Quick Take:
Filmmaker and scholar Celine Parreñas Shimizu comes to UCSC via stops at SF State, UC Berkeley, UCLA, Stanford and UC Santa Barbara. But her brief previous stop at UCSC showed her a community “so compassionate and full of recognition.” She plans to serve it with her mission to emphasize compassion and social justice.
UC Santa Cruz is ready to face the post-pandemic period with a clean slate in at least one regard: The university has a new dean of its Arts Division.
Filmmaker, writer and scholar Celine Parreñas Shimizu will head UCSC’s Arts Division, beginning July 1.
Shimizu has deftly balanced a career as a filmmaker with a career in academia, each with a focus on sexuality, feminism, the Asian-American experience, and the arenas where those themes intersect.
Her most recent film, “The Celine Archive,” is a documentary that tells the gripping story of Celine Navarro, a Filipina mother accused of adultery and kidnapped in 1932, then buried alive by vigilantes in the Sacramento Delta near Stockton. The film is currently on the festival circuit.
Shimizu comes to Santa Cruz already steeped in the University of California system, have earned her B.A. at UC Berkeley, and her M.F.A. at UCLA. She was also on the faculty at UC Santa Barbara for 15 years. She earned her Ph.D. in Modern Thought and Literature from Stanford, and most recently taught at San Francisco State.
“UC Santa Cruz is my dream institution,” said Shimizu in a Zoom interview this week. “I’ve always been fascinated by how the campus started more than 50 years ago, premised on the idea of progressive and experimental curriculum and pedagogy. That attitude and that experimental approach is in the soil, it’s in the trees, you breathe it in the air.”
Shimizu’s first experience with UCSC came as a Berkeley undergrad, when she regularly visited Santa Cruz to participate in a woman-of-color film festival. Years later, in 2013, she was a visiting professor at UCSC for a quarter. Several months after that, when her young son died, she said the UCSC community reached out to her in her grief. “The entire film and digital media faculty just wrote me this beautiful letter, which was so compassionate and full of recognition. That’s the kind of community that’s here, and I’m so glad to return to serve that community.”
As an author, Shimizu has written several books including “Straitjacket Sexualities” and “The Hypersexuality of Race,” and she is a regular speaker in forums and events on the subject of sexuality and Asian-American studies.

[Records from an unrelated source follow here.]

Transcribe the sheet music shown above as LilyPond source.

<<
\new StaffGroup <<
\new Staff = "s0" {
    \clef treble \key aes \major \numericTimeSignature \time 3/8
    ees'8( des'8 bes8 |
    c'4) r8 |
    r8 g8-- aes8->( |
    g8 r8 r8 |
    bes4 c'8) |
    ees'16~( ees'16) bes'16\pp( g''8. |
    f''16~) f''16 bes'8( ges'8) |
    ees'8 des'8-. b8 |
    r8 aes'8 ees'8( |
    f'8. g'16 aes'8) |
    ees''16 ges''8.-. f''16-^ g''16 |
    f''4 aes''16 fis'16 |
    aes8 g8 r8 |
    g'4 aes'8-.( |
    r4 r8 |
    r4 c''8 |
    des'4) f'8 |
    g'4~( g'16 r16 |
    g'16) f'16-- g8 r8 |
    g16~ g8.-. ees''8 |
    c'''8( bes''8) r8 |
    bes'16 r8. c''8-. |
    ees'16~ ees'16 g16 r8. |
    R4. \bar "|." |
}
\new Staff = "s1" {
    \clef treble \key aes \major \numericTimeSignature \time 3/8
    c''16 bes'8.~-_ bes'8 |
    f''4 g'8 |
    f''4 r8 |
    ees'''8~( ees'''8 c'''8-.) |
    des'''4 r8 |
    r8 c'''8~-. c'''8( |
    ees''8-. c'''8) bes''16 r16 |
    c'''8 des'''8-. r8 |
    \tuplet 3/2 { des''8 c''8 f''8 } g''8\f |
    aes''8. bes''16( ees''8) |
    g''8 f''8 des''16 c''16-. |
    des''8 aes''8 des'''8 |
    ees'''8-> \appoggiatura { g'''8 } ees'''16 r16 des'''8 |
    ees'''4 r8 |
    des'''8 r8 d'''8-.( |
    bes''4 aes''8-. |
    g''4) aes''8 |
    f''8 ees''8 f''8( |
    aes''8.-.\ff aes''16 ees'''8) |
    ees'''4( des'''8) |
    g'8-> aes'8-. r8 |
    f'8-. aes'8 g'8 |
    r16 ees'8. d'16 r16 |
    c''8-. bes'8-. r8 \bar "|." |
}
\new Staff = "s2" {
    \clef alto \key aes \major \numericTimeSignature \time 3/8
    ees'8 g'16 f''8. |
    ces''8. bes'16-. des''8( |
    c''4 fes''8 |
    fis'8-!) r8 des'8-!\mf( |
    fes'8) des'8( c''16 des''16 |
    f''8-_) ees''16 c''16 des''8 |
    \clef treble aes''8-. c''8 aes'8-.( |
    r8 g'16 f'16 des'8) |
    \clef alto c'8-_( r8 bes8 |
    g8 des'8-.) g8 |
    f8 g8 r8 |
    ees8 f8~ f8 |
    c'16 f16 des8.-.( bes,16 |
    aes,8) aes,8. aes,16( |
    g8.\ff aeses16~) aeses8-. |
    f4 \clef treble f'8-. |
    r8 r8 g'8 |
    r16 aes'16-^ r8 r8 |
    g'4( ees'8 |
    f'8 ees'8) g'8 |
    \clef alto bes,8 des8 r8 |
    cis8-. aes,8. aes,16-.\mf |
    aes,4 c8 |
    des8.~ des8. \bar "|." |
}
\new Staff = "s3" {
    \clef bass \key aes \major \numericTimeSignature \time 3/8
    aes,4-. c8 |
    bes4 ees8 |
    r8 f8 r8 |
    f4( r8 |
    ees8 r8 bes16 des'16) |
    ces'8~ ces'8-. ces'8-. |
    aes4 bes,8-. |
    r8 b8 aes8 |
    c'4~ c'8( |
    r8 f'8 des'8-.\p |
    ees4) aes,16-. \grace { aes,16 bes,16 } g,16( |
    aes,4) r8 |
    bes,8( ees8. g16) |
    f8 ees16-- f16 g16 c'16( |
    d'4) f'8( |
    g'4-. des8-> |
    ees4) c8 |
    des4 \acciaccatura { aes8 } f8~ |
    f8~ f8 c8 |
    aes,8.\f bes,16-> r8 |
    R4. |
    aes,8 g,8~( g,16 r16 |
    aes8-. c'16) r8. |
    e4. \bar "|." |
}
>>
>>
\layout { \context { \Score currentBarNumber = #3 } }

The Arts Division encompasses a variety of disciplines and departments at UCSC, including Music, Theater Arts, the visual arts, Digital Arts & New Media, Film & Digital Media, and Games & Playable Media.
Shimizu has deep experience is some of the realms, as for the others, “some I’m not as conversant in, but that doesn’t mean I don’t want to immerse myself in them.” She said is looking forward to following her curiosity in the realms of arts outside her expertise and become a guiding resource for those within her area of experience.
“As Dean, I intend to cultivate cultures of compassion,” she said, “to enable community and creativity to take us to the next iteration of arts at the university.”
She said among the themes of her deanship would be “attention to social justice and the highest forms of experimentation in terms of art practice and scholarship.” She wants to focus on technology, the tools it can provide for artists, and for efforts to get those tools in the hands of those who may have ready access to them. She also wants to emphasize solving social problems through the arts.
Shimizu is the fourth Dean of Arts Division since the retirement of long-time dean Edward Houghton in 2007. She follows David Yager, Susan Solt, and interim dean Ted Warburton.
“Not only am I excited,” said Shimizu of her chance to run the Arts Division. “I am so ready.”